她顺着他手指的方向望过去,渐渐抬头,一颗遒劲苍老的古树盘根在墙外,几乎将墙垣包裹在了树干与枝桠当中。那树干上稀稀落落残剩着些白雪,和青苔长在一处,滑不跐溜。

“怎么爬上去……?”阮小幺讷讷无语。

这才发现,他今日穿的那青黑色布袍的手脚处俱是窄口,并不似前日里的宽袍大袖。

“原来你早已经预谋好了的!”她低声恼道。

“我知你必定不信,因此东西都准备好了,”他从腰上卸下一圈套索,极细却柔韧无比,端头处还结着五爪钩锁,道:“进去瞧瞧,若那女人是你祖奶奶什么的,保不准你有麻烦。”

这是他迄今为止说过的最为她着想的一句。

可惜,他淡然的面上那双闪着兴致盎然的黑色双眸完全出卖了自己的内心。

阮小幺看着他的动作,不甚优雅地掏了掏耳朵,一弹指甲,慢悠悠道:“我在北燕军中时,曾见过一个郡主,长得那叫闭月羞花、沉鱼落雁,她一直追大皇子殿下追到了军营,每日里甚是贴心,可殿下就是不接受她,你知道为何?”

叶晴湖竖着耳朵听她说话,一边将钩锁往墙边的枝干上扔,听她说了一半没音儿了,立马回头,问道:“为何?”

“不告诉你。”阮小幺道。

他无甚反应,又扔了一回钩锁,停了下来,再次问道:“为何?”

她学着他的模样,笑得云淡风轻。

叶晴湖终于恼了,直问她,“到底为何!?”

“承认吧,你就是个死八卦……”阮小幺一个字一个字慢慢道。

不仅是个学术狂,还是个八卦精,果然是画虎画皮难画骨,知人知面不知心!

他这才反应过来被她耍了,收敛了眼中的热火,又转过头去,拉了拉勾在树上的绳索,在爬上去之前,道:“我是人,与八卦风马牛不相及,怎能混为一谈?”

说罢,便拽着绳子爬上去了。

阮小幺在下面笑得直不起腰来。

叶晴湖瞧着像个文弱书生,身量修长,却不是个弱不禁风的样子,用那绳索爬上树也只是片刻功夫,倒似个练家子一般敏捷矫健。上去后,他俯视树下的人,道:“上来吧。”

阮小幺笑够了,盯着那细溜的绳索,才发现事态不好。她伸手拽了拽,“爬树都比爬绳子简单吧!”

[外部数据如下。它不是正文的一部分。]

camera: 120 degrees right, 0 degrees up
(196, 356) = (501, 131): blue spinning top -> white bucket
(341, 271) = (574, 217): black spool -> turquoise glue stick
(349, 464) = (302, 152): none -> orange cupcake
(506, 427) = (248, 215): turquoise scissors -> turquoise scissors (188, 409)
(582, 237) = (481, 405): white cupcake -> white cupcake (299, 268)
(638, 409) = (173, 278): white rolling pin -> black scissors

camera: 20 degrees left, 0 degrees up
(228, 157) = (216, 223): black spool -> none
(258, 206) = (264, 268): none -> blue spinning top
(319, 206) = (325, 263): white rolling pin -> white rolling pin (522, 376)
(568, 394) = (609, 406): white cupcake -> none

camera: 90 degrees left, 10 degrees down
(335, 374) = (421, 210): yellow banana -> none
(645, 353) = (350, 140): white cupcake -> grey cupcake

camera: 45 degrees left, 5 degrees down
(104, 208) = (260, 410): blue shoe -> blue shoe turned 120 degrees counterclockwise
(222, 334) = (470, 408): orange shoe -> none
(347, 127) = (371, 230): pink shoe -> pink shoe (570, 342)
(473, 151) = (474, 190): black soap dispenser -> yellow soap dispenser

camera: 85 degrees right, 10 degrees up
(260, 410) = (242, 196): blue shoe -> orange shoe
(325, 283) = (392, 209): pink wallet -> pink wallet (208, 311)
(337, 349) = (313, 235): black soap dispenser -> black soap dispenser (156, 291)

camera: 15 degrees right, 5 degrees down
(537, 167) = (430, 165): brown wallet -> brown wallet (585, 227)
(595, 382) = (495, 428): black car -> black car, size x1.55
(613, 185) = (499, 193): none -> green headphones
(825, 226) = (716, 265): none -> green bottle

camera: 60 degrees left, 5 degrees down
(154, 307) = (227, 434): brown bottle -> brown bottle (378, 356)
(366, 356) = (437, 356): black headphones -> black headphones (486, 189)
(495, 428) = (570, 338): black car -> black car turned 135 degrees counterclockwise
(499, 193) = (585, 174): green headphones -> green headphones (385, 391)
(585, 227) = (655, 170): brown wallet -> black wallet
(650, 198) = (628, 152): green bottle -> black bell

“那你爬树。”他蹲在树上,丝毫不受枝干上的积雪与青苔的影响,好整以暇地望着她。

而阮小幺苦着脸,伸手抱了抱树。

这得再来三个阮小幺才能合抱的住吧!别说爬,她连个攀附的落脚点都找不到!

“算了,我还是爬绳子吧……”

她拽起绳子,用爬树的姿势攀上去,离地一尺后,便上升无望了。

“喂!”阮小幺囧着脸,道:“我是个弱女子,你竟然让我爬绳子!?”

叶晴湖道:“你声音小些,休要惊到了那边的守卫。”

“你这个混蛋……”她轻声咕哝。

小半个时辰后,她终于用一种很不雅观的姿势毛毛虫一般拱了上去,那时叶晴湖已经跳下去在下面望着她了。她在他专注的眼神中,又将绳索抛到另一边,吭哧吭哧遛了下来,待到终于站定,整个身上早已皱皱巴巴,不知那处蹭得黑一块灰一块,简直如灰堆里拱出来的鸡仔一般。反观叶晴湖,还是那副风度翩翩、衣冠楚楚的模样,她黑着脸,在他身上蹭了蹭。

第一百章 画中人

叶晴湖带着她偷偷溜进去,视阁楼下的门锁于无物,利落开完,搁到一边,进了去。

阁楼里黑沉沉的,扑面而来的是一股霉灰味,似乎长时间未清扫过,阮小幺掩着鼻,实在搞不懂,“你怎么会摸到这个地方来?”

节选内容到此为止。